Eva Commissaire, vous êtes maître de conférences en psychologie à l’Université de Strasbourg. Bien que les profils de personnes bilingues varient, la pratique du bilinguisme favorise-t-elle la mémorisation ?

« Commençons par distinguer le bilinguisme précoce, familial ou lié à un contexte de migration, et le bilinguisme tardif, souvent appris dans le contexte d’un apprentissage scolaire.

Distinguons aussi l’utilisation des langues : soit on switche d’une langue à l’autre, parfois avec un même interlocuteur, dans notre vie quotidienne ; soit on choisit une langue selon le contexte. Cela joue beaucoup sur les effets cognitifs, c’est-à-dire la capacité de contrôle de notre comportement, de notre concentration, de notre gestion des situations.

Des études ont aussi montré l’importance du bilinguisme sur la mémoire de travail, qui est une fonction cognitive très impliquée dans les apprentissages scolaires, comme dans le calcul mental, la lecture ou l’apprentissage d’une langue. Les effets positifs semblent visibles chez tous les profils bilingues. »

Que le bilinguisme favorise l’apprentissage de nouvelles langues va à l’encontre de ce qui a pu être dit dans les années d’après-guerre en Alsace, à savoir que parler alsacien à la maison empêchait l’apprentissage du français…

« Des études menées dans les années 1930 soulignaient les inconvénients des effets du bilinguisme sur la cognition et l’apprentissage. Mais dans les années 1960, on s’est aperçu que ces études étaient mal contrôlées. De nouvelles études ont été menées dans les années 1980, notamment par Ellen Bialystok, car il y avait alors des inquiétudes dans l’environnement bilingue : on craignait que des enfants fassent la confusion entre deux langues. Mais dans les années 1990, des études ont montré que des bébés ne font pas de confusion entre les différentes langues parlées dans leur environnement familial, même s’ils ne parlent pas encore. »

Comment la science explique-t-elle le lien entre bilinguisme et mémoire ?

« Grâce à des paradigmes utilisés en laboratoire, on cherche à savoir comment le bilingue gère les langues : active-t-il uniquement les mots de la langue qu’il parle, ou, sans en être conscient, également les mots de l’autre langue ? La réponse est que les bilingues ont sans cesse deux langues activées.

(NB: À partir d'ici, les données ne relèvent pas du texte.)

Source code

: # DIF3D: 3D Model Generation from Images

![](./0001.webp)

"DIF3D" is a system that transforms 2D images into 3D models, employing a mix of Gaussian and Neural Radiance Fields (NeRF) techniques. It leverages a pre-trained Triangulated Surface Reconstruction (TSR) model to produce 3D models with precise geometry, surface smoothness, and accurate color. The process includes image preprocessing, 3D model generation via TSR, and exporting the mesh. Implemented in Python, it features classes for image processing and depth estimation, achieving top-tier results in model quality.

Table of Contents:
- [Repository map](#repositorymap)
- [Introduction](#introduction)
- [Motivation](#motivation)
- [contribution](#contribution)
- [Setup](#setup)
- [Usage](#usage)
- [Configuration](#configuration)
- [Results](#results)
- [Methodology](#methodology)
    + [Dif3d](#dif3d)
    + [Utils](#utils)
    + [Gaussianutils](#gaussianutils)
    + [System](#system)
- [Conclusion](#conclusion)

Il s’agit aussi bien des mots qui se ressemblent par leur définition et par leur orthographe que par leurs sonorités. L’idée est que les bilingues doivent fréquemment contrôler la langue non utilisée pour qu’elle ne s’immisce pas dans le discours et crée des interférences.

Il en résulte un entraînement cognitif de ce qu’on appelle les fonctions exécutives. Cela signifie que quand on est bilingue, on a une capacité accrue de contrôle de son comportement pour ne pas être distrait. »

Selon vous, le bilinguisme peut être un facteur contre le déclin cognitif…

« Toute stimulation cognitive et tout nouvel apprentissage peuvent être considérés comme tels : c’est ce que montrent des travaux actuels. Beaucoup d’activités sont stimulantes sur le plan cognitif : pratiquer une autre langue ou la musique, lire, jouer à des jeux de réflexion, y compris certains jeux vidéo…

Le fait d’être bilingue ajoute un avantage : l’entraînement cognitif des fonctions exécutives observé chez les enfants et chez de jeunes adultes est également observé au cours du vieillissement. »

Les personnes bi- ou multilingues sont aujourd’hui de plus en plus nombreuses : que pouvez-vous observer dans leur quotidien ?

« Lors de cette conférence, je vais également évoquer les spécificités qui apparaissent quand on utilise l’une ou l’autre langue. Par exemple, comment on mémorise une information selon la langue dans laquelle on l’a reçue.

Ou encore les faux souvenirs, ceux selon la langue dans laquelle on les a vécus et la langue dans laquelle on les restitue. On s’en souvient mieux quand on les restitue dans la même langue que celle dans laquelle on les a vécus. Des études montrent que, dans le cas contraire, si on les restitue dans la langue dans laquelle on ne les a pas vécus, on a tendance à intégrer des détails qui n’ont pas existé. Cela a un impact sur les témoignages, par exemple. »

Conférence lundi 29 septembre à 15 h au Palais universitaire à Strasbourg, salle Pasteur (premier étage), 9 place de l’Université. Dès 15 ans. Entrée libre.